• PROBLEM REQUIREMENTS:
Please copy exactly every line from the one that contains "input id_3;" to the end of the data below, with both ends included and no other lines.

• RECORDS SUPPLIED:

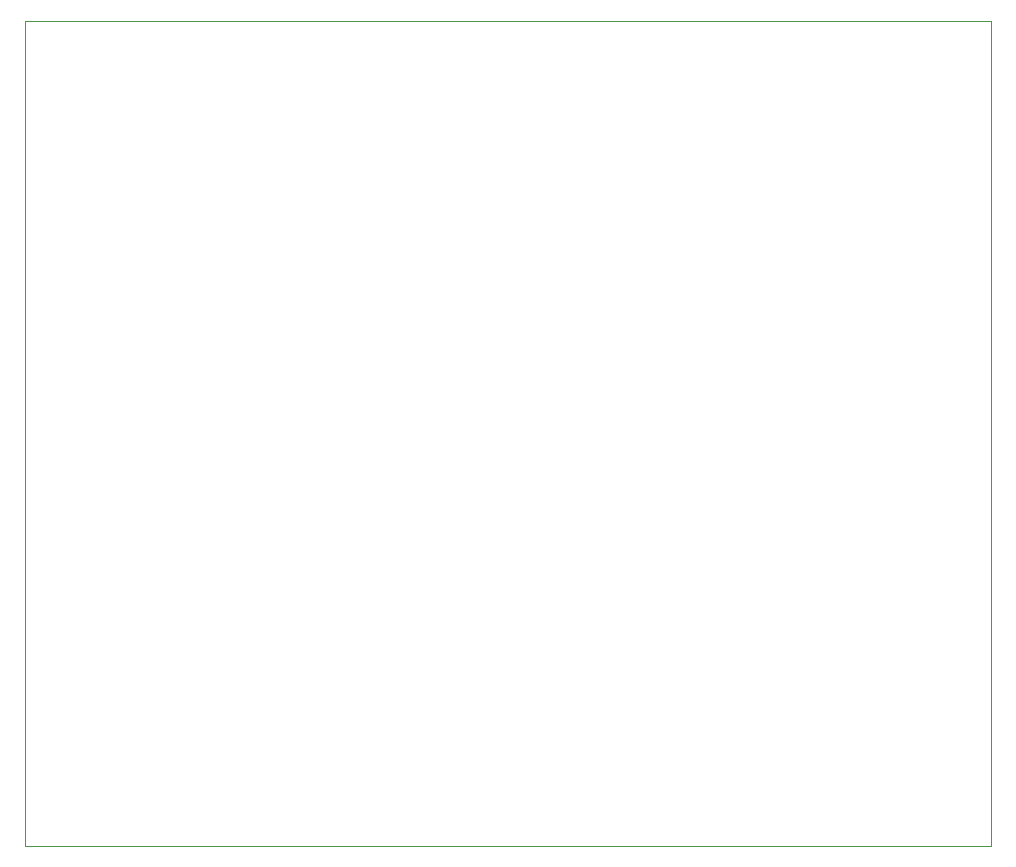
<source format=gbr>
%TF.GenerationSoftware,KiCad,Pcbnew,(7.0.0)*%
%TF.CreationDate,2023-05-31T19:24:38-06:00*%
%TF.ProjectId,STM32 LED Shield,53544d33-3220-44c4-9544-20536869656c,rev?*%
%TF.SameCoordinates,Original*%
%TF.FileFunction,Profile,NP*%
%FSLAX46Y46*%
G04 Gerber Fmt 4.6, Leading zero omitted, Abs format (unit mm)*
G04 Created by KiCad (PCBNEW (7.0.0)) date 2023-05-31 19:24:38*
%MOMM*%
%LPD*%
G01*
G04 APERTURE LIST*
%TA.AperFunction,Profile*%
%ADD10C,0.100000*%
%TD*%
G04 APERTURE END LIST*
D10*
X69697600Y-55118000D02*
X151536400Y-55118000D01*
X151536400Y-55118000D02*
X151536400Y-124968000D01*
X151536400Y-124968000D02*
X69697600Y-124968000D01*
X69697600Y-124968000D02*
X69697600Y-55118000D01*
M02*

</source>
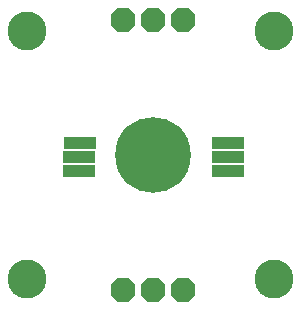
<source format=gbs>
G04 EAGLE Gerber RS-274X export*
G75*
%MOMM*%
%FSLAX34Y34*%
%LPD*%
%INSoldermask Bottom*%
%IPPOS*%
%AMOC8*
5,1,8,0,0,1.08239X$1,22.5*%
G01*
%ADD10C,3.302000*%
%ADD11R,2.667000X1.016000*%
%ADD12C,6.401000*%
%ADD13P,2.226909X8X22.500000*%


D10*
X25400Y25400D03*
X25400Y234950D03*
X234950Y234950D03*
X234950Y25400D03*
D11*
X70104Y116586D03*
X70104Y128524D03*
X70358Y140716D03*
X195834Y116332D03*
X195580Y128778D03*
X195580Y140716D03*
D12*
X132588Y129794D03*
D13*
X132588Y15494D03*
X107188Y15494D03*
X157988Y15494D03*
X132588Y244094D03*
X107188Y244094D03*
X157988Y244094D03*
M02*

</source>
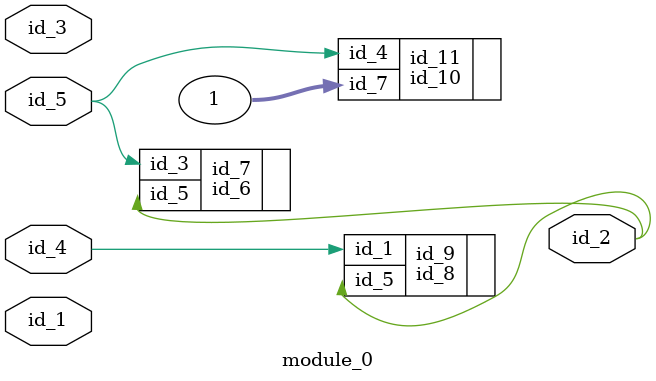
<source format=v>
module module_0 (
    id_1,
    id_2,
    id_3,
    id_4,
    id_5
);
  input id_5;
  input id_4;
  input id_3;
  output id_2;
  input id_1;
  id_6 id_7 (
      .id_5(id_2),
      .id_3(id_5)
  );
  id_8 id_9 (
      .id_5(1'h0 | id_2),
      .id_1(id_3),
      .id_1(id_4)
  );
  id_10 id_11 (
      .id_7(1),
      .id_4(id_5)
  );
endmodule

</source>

• TASK RESPONSE:
  input id_3;
  output id_2;
  input id_1;
  id_6 id_7 (
      .id_5(id_2),
      .id_3(id_5)
  );
  id_8 id_9 (
      .id_5(1'h0 | id_2),
      .id_1(id_3),
      .id_1(id_4)
  );
  id_10 id_11 (
      .id_7(1),
      .id_4(id_5)
  );
endmodule

</source>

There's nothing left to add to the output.